“Si muchos cardenales hubiesen conocido en la intimidad a nuestro venerado Padre Juan XXIII, no le habrían votado”: así escribía mons. Loris Capovilla, el 15 de marzo de 1965, Adelaide Coari, unida desde su juventud por la amistas espiritual a Angelo Roncalli, con el cual tuvo en común “la experiencia de aquella generación que a principios del siglo XX había asistido, cuando no sufrido, las disposiciones antimodernistas, y se había mantenido firmemente dentro de la Iglesia” (S. Zampa, A. G. Roncalli ed Adelaida Coari: una amicizia spirituale, en Giovanni XXIII, transizione del Papato e della Chiesa, en edición de G. Alberigo, pág. 49, nota 53, y págs. 35 y ss.), a la espera de tiempos más propicios.

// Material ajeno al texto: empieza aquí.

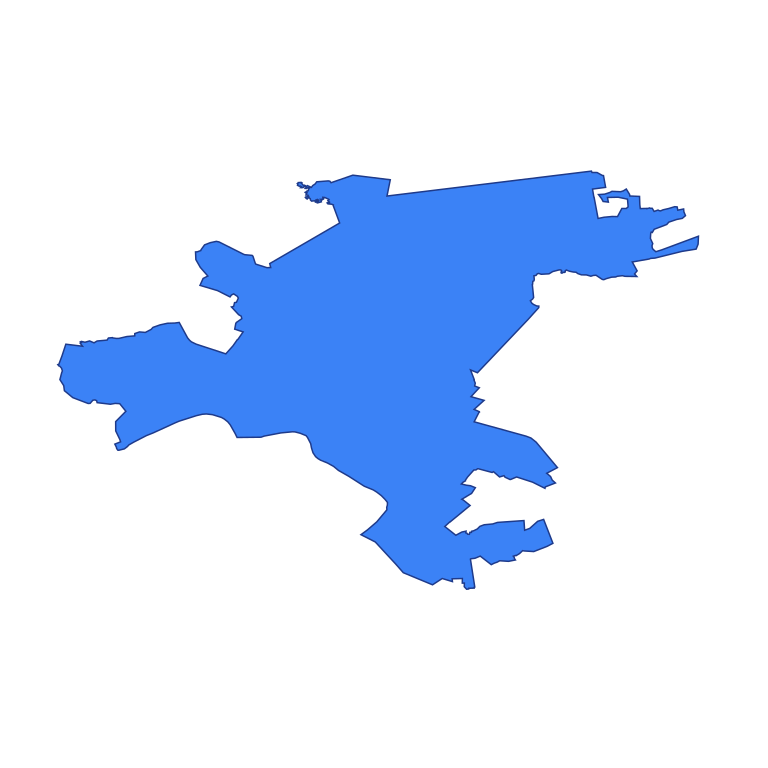 outline of Ķekavas pag., Kekavas, Latvia, rotated 176°
{"feature_id": "27541924B56156234267129", "entity_name": "Ķekavas pag.", "entity_type": "district", "adm_level": 2, "iso_a3": "LVA", "parent_name": "Latvia", "parent_adm1": "Kekavas", "projection": "equal_earth", "projection_center": [24.179, 56.814], "detail": "fine", "context": "isolated", "style": "filled", "palette": "blue", "viewbox_px": 768, "rotation_deg": 176, "n_neighbors": 0, "source": "geoboundaries", "source_scale": "gbopen_adm2", "svg_char_len": 6152}
<svg xmlns="http://www.w3.org/2000/svg" viewBox="0 0 768 768"><g transform="rotate(176 384 384)"><path d="M654.2,336.6L653.2,336.4L647.5,337.4L644.3,339.5L642.8,341.0L637.6,343.5L624.6,349.1L617.7,351.3L595.1,359.8L591.0,361.2L573.4,365.5L567.3,366.5L563.3,366.5L557.3,365.4L548.5,362.0L545.8,360.2L542.5,357.2L540.3,354.1L536.0,345.1L534.3,340.9L510.4,339.5L507.1,340.4L490.3,342.4L478.6,342.7L476.1,342.4L471.0,340.7L465.3,337.9L464.0,335.9L461.3,329.6L460.8,325.3L459.6,320.3L457.3,316.3L455.1,314.2L452.4,312.3L446.0,309.2L440.0,305.3L435.5,301.0L425.6,294.4L410.8,283.4L402.1,279.1L398.7,276.6L394.4,272.8L391.0,268.8L388.8,265.6L389.1,262.9L389.9,260.8L389.9,258.3L400.8,247.0L410.7,239.6L417.5,235.3L403.7,227.0L384.9,203.6L377.9,194.4L349.6,180.3L339.5,185.9L329.5,182.1L329.6,184.9L319.4,184.5L319.8,179.9L317.7,179.8L318.1,176.2L315.9,173.5L314.1,173.6L313.9,174.2L313.9,173.9L313.6,173.9L313.6,174.3L308.3,174.1L308.3,174.9L307.6,175.1L310.0,203.3L309.6,203.6L305.4,203.8L300.0,205.6L289.6,196.3L286.5,197.6L283.5,198.4L280.9,199.6L272.1,198.4L265.2,199.3L265.9,200.5L266.3,202.2L267.0,203.2L264.7,203.8L264.3,203.5L260.6,205.4L257.3,208.1L256.0,207.7L246.3,206.4L232.5,210.7L226.6,213.3L234.2,237.8L240.3,236.3L248.7,229.8L253.9,228.3L253.9,238.0L280.5,238.0L285.3,236.8L293.9,236.6L298.3,235.3L301.0,232.9L304.9,231.3L306.9,231.0L307.1,229.9L308.7,230.0L309.3,228.1L311.1,228.3L311.6,229.3L312.8,229.8L312.4,231.5L316.7,230.9L322.9,228.1L333.3,237.6L328.0,241.8L327.8,241.7L306.6,256.8L313.2,262.9L314.4,263.6L304.2,268.8L300.1,274.2L304.8,276.5L308.9,277.3L313.8,278.9L312.0,280.5L309.5,281.7L309.4,282.5L307.1,285.4L300.4,291.9L298.2,291.9L296.6,292.9L295.9,292.9L282.3,288.2L280.9,288.9L275.2,283.2L270.7,284.2L269.8,282.6L264.9,279.9L264.1,280.0L258.2,282.0L242.6,275.7L230.7,268.7L230.3,270.1L219.9,273.3L222.9,276.4L224.3,280.1L227.9,283.6L216.8,288.5L236.3,315.4L241.2,319.9L246.0,322.1L296.7,340.0L291.3,349.0L290.7,349.4L290.8,349.7L295.9,352.4L285.3,360.7L298.1,365.3L289.2,373.6L293.7,375.7L292.9,378.5L293.9,381.5L293.7,381.5L293.7,382.2L296.7,392.0L290.0,388.7L235.7,438.4L224.3,449.4L224.1,450.9L226.2,451.2L229.1,452.8L230.8,454.2L232.2,456.8L229.9,458.3L228.7,459.9L229.1,472.9L228.8,473.1L228.4,476.0L227.2,476.5L226.8,478.0L226.9,481.5L224.8,481.7L223.3,483.3L221.9,483.5L219.5,482.5L211.7,482.4L207.8,484.4L201.4,485.6L200.0,485.5L199.1,485.0L198.8,484.2L199.5,483.5L199.6,482.7L199.4,482.3L198.6,482.2L197.3,482.9L196.4,482.7L195.5,483.0L195.3,483.6L195.5,484.0L194.2,485.0L191.2,483.6L187.4,482.5L184.6,482.1L183.1,480.7L179.4,479.1L174.5,478.7L170.1,477.1L167.7,477.7L164.9,477.7L159.1,473.2L158.0,472.8L157.2,472.8L154.9,473.6L149.5,474.7L145.4,474.6L143.7,475.2L138.6,475.4L136.1,474.6L124.3,473.6L126.4,476.3L123.6,479.2L127.8,488.4L110.7,490.2L109.3,490.7L104.9,490.7L77.5,495.5L63.2,496.8L60.9,501.6L60.0,509.5L97.7,498.4L103.6,497.0L106.2,499.6L106.9,501.1L107.0,503.3L106.1,505.3L108.1,510.6L107.4,515.8L106.8,516.9L105.8,516.4L103.7,519.5L90.8,523.4L88.6,525.6L80.6,527.7L74.9,528.4L71.5,530.9L72.8,534.8L72.9,537.7L78.8,536.9L79.2,540.2L81.6,540.6L87.8,539.2L93.5,538.3L96.0,537.4L97.4,537.7L98.5,538.4L102.5,537.3L104.2,540.6L106.3,540.7L106.7,541.1L109.3,540.6L109.3,540.8L116.1,541.1L116.3,544.9L116.0,553.3L125.7,554.4L125.8,556.0L128.7,561.6L131.7,560.0L134.5,559.3L143.2,560.3L145.4,559.3L150.6,558.0L156.8,558.0L154.0,553.7L152.7,550.8L147.5,549.8L148.1,554.5L137.4,554.0L128.2,551.4L128.1,543.7L130.1,542.2L134.5,542.5L139.4,534.7L144.8,535.2L152.9,535.0L158.9,534.2L161.4,555.7L161.6,555.8L162.4,563.9L149.2,564.7L150.5,576.6L151.6,576.8L156.7,580.1L161.8,580.5L162.2,581.9L367.9,571.3L363.5,587.3L400.5,594.5L422.8,588.5L423.9,590.1L425.5,590.5L437.0,590.4L438.7,588.4L441.3,586.9L442.7,585.2L446.7,587.3L447.6,586.5L448.2,585.2L448.9,584.6L447.4,584.4L446.5,585.1L444.4,584.9L445.4,584.1L446.1,582.1L447.4,581.9L447.8,580.9L448.8,581.0L449.3,580.7L448.5,579.9L447.6,579.9L448.7,578.0L446.6,577.6L446.1,576.3L449.2,576.0L449.5,575.7L448.5,574.4L447.7,573.9L446.5,575.0L445.7,574.9L444.6,574.0L444.6,572.8L443.5,571.5L440.5,571.6L439.8,571.1L439.9,570.4L439.7,570.2L439.2,570.3L438.8,571.2L438.1,571.4L438.7,571.8L439.0,572.3L437.6,572.8L436.2,571.8L437.2,570.4L438.2,569.8L438.2,569.5L437.7,569.3L433.8,570.1L434.0,571.4L433.1,571.9L434.0,572.6L431.7,572.6L431.3,572.9L431.9,573.5L432.0,574.5L430.1,574.2L426.2,572.1L425.9,571.7L426.2,571.4L427.2,570.9L426.6,569.8L425.7,569.4L425.7,568.5L426.3,568.3L427.5,568.8L428.1,568.6L427.4,567.6L423.7,567.0L422.0,566.2L422.2,565.5L417.0,547.7L489.6,512.1L488.9,508.1L492.6,508.2L503.0,512.3L503.6,512.6L504.1,513.8L505.8,520.6L506.6,521.5L513.9,522.7L515.0,523.2L538.6,537.2L541.3,538.0L547.5,537.1L553.3,535.3L557.2,530.6L557.4,529.9L561.0,528.9L562.8,528.9L563.0,521.2L559.1,513.1L552.2,504.0L557.1,501.9L560.7,495.2L543.6,488.8L531.5,481.6L530.0,483.4L527.7,484.4L524.2,481.7L523.3,479.9L525.5,475.8L527.4,475.6L528.6,471.9L530.8,471.5L524.2,463.3L521.7,461.6L521.3,459.1L526.8,455.8L527.6,454.9L529.1,449.1L520.9,445.8L526.6,438.7L527.2,438.5L532.0,432.6L539.7,425.1L568.7,436.9L573.2,439.5L574.9,441.2L576.7,443.7L584.0,459.7L588.5,459.4L595.8,459.7L603.3,458.6L610.5,456.6L612.5,454.7L618.5,452.1L624.3,453.0L629.1,451.7L629.3,449.4L637.1,449.3L645.2,448.0L647.7,448.1L651.4,448.9L651.6,449.2L655.7,449.1L657.2,447.1L667.2,446.9L670.4,445.3L674.7,447.5L679.4,446.5L682.9,447.6L683.9,447.2L683.1,446.4L684.2,445.9L682.1,442.7L698.6,445.9L703.3,434.4L707.0,426.3L708.0,426.1L707.2,424.8L706.1,424.3L704.6,422.3L703.9,419.5L704.8,417.6L707.0,411.0L703.6,404.7L703.3,399.6L695.4,392.1L680.5,385.2L678.5,385.2L675.6,388.1L673.5,388.3L671.8,387.4L671.5,385.4L658.3,382.9L653.5,383.4L649.0,382.8L643.4,374.8L654.3,365.2L654.9,355.9L651.4,347.1L650.8,344.7L656.7,342.8L655.4,339.7L655.2,338.3L654.2,336.6ZM449.6,587.9L450.3,587.8L451.2,588.4L451.7,589.4L452.6,590.2L452.7,590.5L452.2,590.7L452.5,590.9L455.6,590.9L455.9,590.1L456.5,589.9L456.0,589.0L456.4,588.2L454.7,587.2L453.3,587.2L452.4,586.3L453.3,585.7L452.1,585.5L450.2,586.0L450.0,586.7L449.6,586.9L448.6,586.5L448.7,587.4L449.6,587.9Z" fill="#3b82f6" stroke="#1e3a8a" stroke-width="1.5"/></g></svg>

En las siguiente líneas desvelaremos, en los escritos del mismo Angelo Roncalli, esa ”intimidad” desconocida para los cardenales electores, y en esa “intimidad” se nos desvelará la raíz primera de la actual crisis de la Iglesia.
PREÁMBULO
El 24 de mayo de 1963, sintiendo el papa Juan XXIII próxima su muerte (que acaecería el 3 de junio), confió al card. Cicognani, a mons. Dell’Acqua y a mons. Capovilla su testamento espiritual, que es como el compendio de su pensamiento y de toda su vida: “ahora más que nunca, sin duda, más que en siglos pasados, nos consagramos a servir al hombre en cuanto tal, y no sólo a los católicos; a defender ante todo y donde sea los derechos de la persona humana, y no solamente los de la Iglesia Católica. Las circunstancias actuales, las exigencias de los últimos cincuenta años, la profundización doctrinal, nos han conducido ante realidades nuevas, como dije en el discurso de apertura del Concilio. No es el Evangelio el que cambia. Somos nosotros quienes comenzamos a comprenderlo mejor. Quien ha vivido más y se ha encontrado a principios de siglo ante tareas nuevas de una actividad social que abarca a todo el hombre; quien ha estado, como yo he estado, veinte años en Oriente, ocho en Francia, y ha podido confrontar culturas y tradiciones distintas, sabe que ha llegado el momento de reconocer los signos de los tiempos, de aprovechar las oportunidades y mirar a lo lejos (1).
Para quien ha estudiado la vida del Papa Juan leyendo su Diario del alma, sus escritos y discursos hasta su alocución de apertura del Concilio, la sorpresa no es grande. Porque desde el seminario se aprecia que su mente no entiende bien el concepto de caridad ni sus relaciones con la fe. Y esta desviación se desarrolló a lo largo de todo el curso de su vida. Veremos así el pensamiento de Angelo Roncalli expresarse cada vez más claramente en su predicación, pero sin corregirse jamás.
Sin duda, él experimentó ciertas influencias: su amistad con Ernesto Buonaiuti [modernista], su compañero de seminario que le asistió en la ordenación (2), su admiración hacia mons. Radini Tedeschi, del cual fue fiel secretario de 1905 a 1914, o sus relaciones con Dom Lambert Beauduin (monje benedictino precursor de la Reforma litúrgica postconciliar) en Bulgaria. Pero estas influencias no habrían tenido ningún efecto si su espíritu no estuviese ya renqueante. Por ello hay que interrogar a Angelo Roncalli mismo. Esto no es demasiado difícil, porque habló mucho y también escribió mucho. Leeremos, por ejemplo, algunos pasajes del Diario del alma, que escribió desde 1895, al entrar en el seminario de Bérgamo, hasta 1963, algunos días antes de su muerte; leeremos algunos extractos de su predicación en Sofía, Estambul, Venecia y Roma, y veremos aparecer cierta persistencia sobre algunos argumentos esenciales, que se repiten siempre y que se afirmarán con solemnidad en el discurso Gaudet Mater Ecclesia con que abrió el Concilio el 11 de octubre de 1962. Y esto debería bastar para demostrar que Juan XXIII no era un ecumenista vulgar, mediocre o de bajo nivel, sino un verdadero “humanista”, colaborador consciente y convencido de la fraternidad universal del nuevo orden mundial.
Leamos, para empezar, algunas citas del Diario del alma. Y puesto que se trata del alma, estemos atentos para discernir lo que en él se dice de dos potencias del alma: la inteligencia, potencia del conocimiento, de la verdad y de la fe, y la voluntad, potencia del amor, del bien y de la caridad.